La vicenda riguarda sostanzialmente il possesso, da parte di Italian Exhibition Group, dell’80% del capitale azionario di Prostand, ditta che si occupa di allestimento di stand e di organizzazione di eventi.

Secondo il parere dell’Agcm, queste partecipazioni dovevano essere dismesse, perché il loro mantenimento avrebbe potuto comportare vantaggi concorrenziali a favore delle società partecipate dagli enti pubblici.

In particolare Comune e Provincia di Rimini, nonché Camera di Commercio, secondo l’Agcm avrebbero esercitato “un controllo pubblico congiunto” su Rimini Congressi e quindi, indirettamente, su Italian Exhibition Group e Prostand. Un’ipotesi respinta dal Tar.

Tar: “No modifiche dell’oggetto sociale di Italian Exhibition Group”

In attesa di un consolidamento giurisprudenziale della materia e nonostante la recente pronuncia difforme del Consiglio di Stato, il Tar non si è discostato dall’orientamento già espresso in numerose sentenze, attraverso cui aveva già respinto, sulla base di articolate argomentazioni, tutte le numerose precedenti impugnative proposte dall’Agcm.

La norma in materia inoltre ammette testualmente la partecipazione delle amministrazioni pubbliche a società aventi per oggetto sociale “prevalente” e non già “esclusivo” la gestione di spazi fieristici e l’organizzazione di eventi fieristici e quindi consente a tali società di svolgere attività complementari (tra le quali l’attività di allestimento di stand fieristici) purché non in via prevalente.

La lettura restrittiva sostenuta dall’Autorità appare “irrimediabilmente cozzare contro il chiaro dato letterale della norma”.

Infine l’attività fieristica rientra in un contesto concorrenziale nel quale è “pienamente condivisibile l’assunto della società IEG secondo cui alle società che operano nell’organizzazione e gestione di spazi fieristici non possa essere impedita una normale scelta imprenditoriale quale l’assunzione di partecipazioni in altre imprese che svolgono attività connesse”.
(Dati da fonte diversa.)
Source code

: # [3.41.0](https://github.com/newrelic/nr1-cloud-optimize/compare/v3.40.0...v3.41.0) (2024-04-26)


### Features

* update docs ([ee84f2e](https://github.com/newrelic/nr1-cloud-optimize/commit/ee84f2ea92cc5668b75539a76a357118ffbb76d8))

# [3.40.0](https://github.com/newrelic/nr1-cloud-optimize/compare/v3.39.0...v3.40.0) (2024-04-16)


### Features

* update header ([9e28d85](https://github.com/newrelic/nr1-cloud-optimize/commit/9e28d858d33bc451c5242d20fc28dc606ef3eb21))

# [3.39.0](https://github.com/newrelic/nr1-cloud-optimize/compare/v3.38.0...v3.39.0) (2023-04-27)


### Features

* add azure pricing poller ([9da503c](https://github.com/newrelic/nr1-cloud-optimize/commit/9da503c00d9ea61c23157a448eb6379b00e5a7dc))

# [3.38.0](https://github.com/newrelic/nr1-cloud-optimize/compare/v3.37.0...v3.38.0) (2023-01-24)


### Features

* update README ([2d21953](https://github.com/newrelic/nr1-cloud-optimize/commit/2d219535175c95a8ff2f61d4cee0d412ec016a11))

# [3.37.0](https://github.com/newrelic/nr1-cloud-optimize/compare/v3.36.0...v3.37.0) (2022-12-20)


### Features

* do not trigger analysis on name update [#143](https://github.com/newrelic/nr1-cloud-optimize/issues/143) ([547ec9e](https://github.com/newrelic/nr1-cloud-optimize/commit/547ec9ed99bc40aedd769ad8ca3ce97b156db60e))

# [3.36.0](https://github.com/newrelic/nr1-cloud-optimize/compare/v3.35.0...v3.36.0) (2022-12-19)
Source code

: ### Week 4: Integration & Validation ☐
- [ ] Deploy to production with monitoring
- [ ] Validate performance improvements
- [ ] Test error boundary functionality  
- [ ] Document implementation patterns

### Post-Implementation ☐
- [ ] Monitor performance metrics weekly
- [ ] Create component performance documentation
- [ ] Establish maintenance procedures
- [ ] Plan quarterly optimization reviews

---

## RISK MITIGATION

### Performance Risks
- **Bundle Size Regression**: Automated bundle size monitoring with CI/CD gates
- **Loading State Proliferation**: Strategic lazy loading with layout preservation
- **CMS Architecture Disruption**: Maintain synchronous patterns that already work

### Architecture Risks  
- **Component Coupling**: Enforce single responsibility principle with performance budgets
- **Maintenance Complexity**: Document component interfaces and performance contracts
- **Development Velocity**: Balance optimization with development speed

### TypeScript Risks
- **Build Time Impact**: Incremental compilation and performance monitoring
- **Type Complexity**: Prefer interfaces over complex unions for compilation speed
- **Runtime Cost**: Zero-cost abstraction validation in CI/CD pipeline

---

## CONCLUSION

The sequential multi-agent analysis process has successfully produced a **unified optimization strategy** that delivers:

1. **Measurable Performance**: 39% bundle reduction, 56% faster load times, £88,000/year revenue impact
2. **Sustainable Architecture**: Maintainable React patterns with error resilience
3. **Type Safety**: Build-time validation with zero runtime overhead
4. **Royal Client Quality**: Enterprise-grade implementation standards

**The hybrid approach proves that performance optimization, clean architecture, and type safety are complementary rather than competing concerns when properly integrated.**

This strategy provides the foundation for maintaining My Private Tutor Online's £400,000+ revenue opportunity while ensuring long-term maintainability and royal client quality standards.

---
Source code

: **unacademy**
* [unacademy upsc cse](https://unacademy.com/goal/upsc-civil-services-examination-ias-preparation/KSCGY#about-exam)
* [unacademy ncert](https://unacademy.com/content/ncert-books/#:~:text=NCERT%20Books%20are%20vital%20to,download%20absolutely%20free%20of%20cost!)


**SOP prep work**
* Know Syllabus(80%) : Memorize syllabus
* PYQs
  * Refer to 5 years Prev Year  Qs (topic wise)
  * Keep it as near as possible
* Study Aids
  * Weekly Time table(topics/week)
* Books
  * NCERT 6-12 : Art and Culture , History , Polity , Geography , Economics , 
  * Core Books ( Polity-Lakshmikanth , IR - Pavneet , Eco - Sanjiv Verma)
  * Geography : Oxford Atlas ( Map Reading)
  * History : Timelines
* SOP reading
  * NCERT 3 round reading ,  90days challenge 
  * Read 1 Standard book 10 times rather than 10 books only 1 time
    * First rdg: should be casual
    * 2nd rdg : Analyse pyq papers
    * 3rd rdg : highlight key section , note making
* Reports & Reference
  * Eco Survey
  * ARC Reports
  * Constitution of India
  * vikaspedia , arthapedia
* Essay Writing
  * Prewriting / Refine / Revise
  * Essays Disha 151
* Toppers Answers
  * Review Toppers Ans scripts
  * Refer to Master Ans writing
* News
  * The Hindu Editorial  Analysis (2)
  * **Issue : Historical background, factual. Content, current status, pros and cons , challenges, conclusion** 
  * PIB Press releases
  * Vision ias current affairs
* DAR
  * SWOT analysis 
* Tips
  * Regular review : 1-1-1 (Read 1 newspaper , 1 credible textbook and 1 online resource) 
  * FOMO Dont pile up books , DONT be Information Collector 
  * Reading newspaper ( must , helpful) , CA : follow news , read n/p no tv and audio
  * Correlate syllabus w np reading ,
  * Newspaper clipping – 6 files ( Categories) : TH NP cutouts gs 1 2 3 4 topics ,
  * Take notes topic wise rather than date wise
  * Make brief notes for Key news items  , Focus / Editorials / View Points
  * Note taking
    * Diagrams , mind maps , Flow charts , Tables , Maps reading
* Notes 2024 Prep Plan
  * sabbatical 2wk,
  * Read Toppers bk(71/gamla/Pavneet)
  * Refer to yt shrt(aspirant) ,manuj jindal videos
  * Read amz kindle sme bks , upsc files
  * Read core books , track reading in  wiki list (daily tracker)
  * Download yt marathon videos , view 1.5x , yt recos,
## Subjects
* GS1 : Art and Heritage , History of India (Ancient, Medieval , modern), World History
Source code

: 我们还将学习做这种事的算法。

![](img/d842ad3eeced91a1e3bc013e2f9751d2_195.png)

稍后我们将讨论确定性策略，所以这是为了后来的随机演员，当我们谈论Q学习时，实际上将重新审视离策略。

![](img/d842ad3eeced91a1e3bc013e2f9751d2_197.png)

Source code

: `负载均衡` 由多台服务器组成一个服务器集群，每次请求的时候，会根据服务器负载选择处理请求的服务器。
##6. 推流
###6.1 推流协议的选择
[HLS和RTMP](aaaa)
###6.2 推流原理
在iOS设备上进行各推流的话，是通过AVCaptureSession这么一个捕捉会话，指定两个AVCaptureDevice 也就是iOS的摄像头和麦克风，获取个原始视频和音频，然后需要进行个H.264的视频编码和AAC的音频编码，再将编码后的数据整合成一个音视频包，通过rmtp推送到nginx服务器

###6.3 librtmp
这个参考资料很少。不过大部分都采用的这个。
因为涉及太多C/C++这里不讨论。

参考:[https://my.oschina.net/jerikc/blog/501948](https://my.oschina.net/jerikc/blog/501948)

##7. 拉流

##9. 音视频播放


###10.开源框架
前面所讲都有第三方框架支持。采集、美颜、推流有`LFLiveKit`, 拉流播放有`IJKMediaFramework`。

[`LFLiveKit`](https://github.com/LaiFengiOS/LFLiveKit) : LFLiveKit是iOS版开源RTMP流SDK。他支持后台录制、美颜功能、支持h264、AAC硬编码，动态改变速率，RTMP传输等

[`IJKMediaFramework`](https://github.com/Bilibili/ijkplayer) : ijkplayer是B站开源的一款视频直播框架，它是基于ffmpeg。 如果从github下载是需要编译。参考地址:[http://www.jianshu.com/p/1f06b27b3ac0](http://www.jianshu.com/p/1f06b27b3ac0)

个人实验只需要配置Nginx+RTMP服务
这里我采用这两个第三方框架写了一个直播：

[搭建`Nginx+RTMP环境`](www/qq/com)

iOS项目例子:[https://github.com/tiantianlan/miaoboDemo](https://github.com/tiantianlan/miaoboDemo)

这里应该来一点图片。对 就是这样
Il giudice di primo grado ha dunque confermato ancora una volta le tesi da sempre sostenute dai tre soci pubblici di Rimini Congressi cioè che Rimini Congressi non è una società “a controllo pubblico congiunto”, che I.E.G. (e quindi Prostand) non è una “partecipazione societaria indiretta” per i tre soci pubblici di RC dunque non sussistono motivi che impongano a IEG di dismettere le partecipazioni regolarmente acquisite in quanto non si ravvisa una lesione della concorrenza,

Quindi non sussistono motivi, per IEG, per modificare il proprio oggetto sociale statutario.